# AUFGABEN
1. Erkläre mithilfe des Artikels über Antje Mönning, weshalb ihr petrolblauer Hoodie nur eine Übergangslösung ist.
2. Gib die Passage im Artikel über Antje Mönning von den Worten „Antje Mönning wurde“ bis einschließlich der Worte „Florian Gann (fga)“ wortgetreu wieder.
3. Führe den Artikel über Antje Mönnings Lesung im Merlin im Anschluss an seinen letzten Satz weiter.

# TEXTAUSZUG
|---|

Schauspielerin Antje Mönning im Merlin Oben ohne für mehr Offenheit

Oben ohne zu sein sei für sie nicht immer mit Sexualität verbunden, sondern manchmal einfach mit Freiheit, so Antje Mönning im Merlin in Stuttgart. Foto: LICHTGUT/Max Kovalenko

Antje Mönning wurde als TV-Nonne bekannt und machte später mit freizügigen Rollen Schlagzeilen. Am Mittwochabend sprach sie im Merlin in Stuttgart darüber, wie normal Nacktheit in unserer Gesellschaft ist.

Psychologie/Partnerschaft: Florian Gann (fga)

Die Schauspielerin Antje Mönning tritt am Mittwochabend im Merlin auf die Bühne, ein Scheinwerfer strahlt sie in dem dunklen Raum an. Sie trägt einen petrolblauen Hoodie, der aber nur eine Übergangslösung ist. „Ich würde gerne mit nacktem Oberkörper lesen“, sagt Mönning. „Ist das für alle in Ordnung?“ Damit hat sie gleich wesentliche Themen des Abends angeschnitten: Nacktheit, Normalität, Konsens. Die Menschen im Saal stimmen zu, Mönning zieht das Oberteil aus und beginnt, aus ihrem Buch „‚Nicht normal‘ ist ganz normal“ zu lesen. Es ist der letzte Termin der Lesetour, die Tickets waren seit zehn Tagen ausverkauft.

|---|

# AUSZÜGE AUS DATENSÄTZEN

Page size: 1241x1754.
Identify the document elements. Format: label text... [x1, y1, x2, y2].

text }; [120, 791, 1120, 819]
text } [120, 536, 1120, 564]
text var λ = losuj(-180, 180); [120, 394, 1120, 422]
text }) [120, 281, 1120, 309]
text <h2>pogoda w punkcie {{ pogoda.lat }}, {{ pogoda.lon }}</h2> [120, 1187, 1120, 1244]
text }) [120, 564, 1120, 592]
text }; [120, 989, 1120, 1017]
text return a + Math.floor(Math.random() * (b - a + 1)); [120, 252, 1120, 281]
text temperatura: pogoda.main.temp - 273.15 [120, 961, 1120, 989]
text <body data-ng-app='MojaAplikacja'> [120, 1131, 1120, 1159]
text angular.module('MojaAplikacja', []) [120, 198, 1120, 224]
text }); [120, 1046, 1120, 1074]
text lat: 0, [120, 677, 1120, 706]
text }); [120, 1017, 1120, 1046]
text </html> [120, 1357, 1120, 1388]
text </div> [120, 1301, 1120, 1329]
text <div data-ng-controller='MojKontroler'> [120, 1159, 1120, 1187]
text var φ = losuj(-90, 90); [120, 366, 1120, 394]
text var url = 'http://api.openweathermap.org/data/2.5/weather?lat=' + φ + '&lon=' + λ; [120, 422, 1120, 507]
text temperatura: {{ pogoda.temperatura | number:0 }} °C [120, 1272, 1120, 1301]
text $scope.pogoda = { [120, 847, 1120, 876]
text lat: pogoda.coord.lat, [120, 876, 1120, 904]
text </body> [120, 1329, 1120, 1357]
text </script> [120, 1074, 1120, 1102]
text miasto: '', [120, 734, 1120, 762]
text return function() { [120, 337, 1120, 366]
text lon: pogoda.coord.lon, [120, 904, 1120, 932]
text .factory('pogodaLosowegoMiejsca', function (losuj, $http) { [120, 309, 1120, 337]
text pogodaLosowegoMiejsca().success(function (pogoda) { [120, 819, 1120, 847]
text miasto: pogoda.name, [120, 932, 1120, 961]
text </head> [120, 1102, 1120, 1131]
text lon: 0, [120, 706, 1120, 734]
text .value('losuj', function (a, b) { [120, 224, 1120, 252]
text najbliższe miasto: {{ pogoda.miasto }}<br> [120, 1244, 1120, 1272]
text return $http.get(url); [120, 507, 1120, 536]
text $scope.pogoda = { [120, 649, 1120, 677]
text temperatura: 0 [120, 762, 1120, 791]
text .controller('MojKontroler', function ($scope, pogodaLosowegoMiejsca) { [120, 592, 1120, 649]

|---|

# LÖSUNGEN
1. Mönning möchte mit nacktem Oberkörper lesen. Sie fragt das Publikum, ob das für alle in Ordnung ist. Nach dessen Zustimmung zieht sie das Oberteil aus und beginnt die Lesung.

2.
Antje Mönning wurde als TV-Nonne bekannt und machte später mit freizügigen Rollen Schlagzeilen. Am Mittwochabend sprach sie im Merlin in Stuttgart darüber, wie normal Nacktheit in unserer Gesellschaft ist.

Psychologie/Partnerschaft: Florian Gann (fga)

3.
Erst TV-Nonne, dann in einem erotischen Film – damals ein Skandal

Mönning, 47 Jahre alt, tritt immer wieder nackt auf, war nackt vor der Kamera und an öffentlichen Orten zu sehen. 2018 handelte ihr das im bayerischen Kaufbeuren einen Gerichtstermin ein, weil sie sich vor zwei Zivilpolizisten entblößt hatte. Der größere Aufreger war aber ihr Wechsel von der TV-Nonne in der ARD-Serie „Um Himmels Willen“ ins freizügigere Fach. Mönning dreht im Jahr 2009 „Engel mit schmutzigen Flügeln“, es gibt viele Sexszenen, sie lässt sich bei echten Orgasmen filmen, die „Bild“ veröffentlicht Screenshots davon, ein kleiner Skandal. Zumindest aus Sicht der Öffentlichkeit.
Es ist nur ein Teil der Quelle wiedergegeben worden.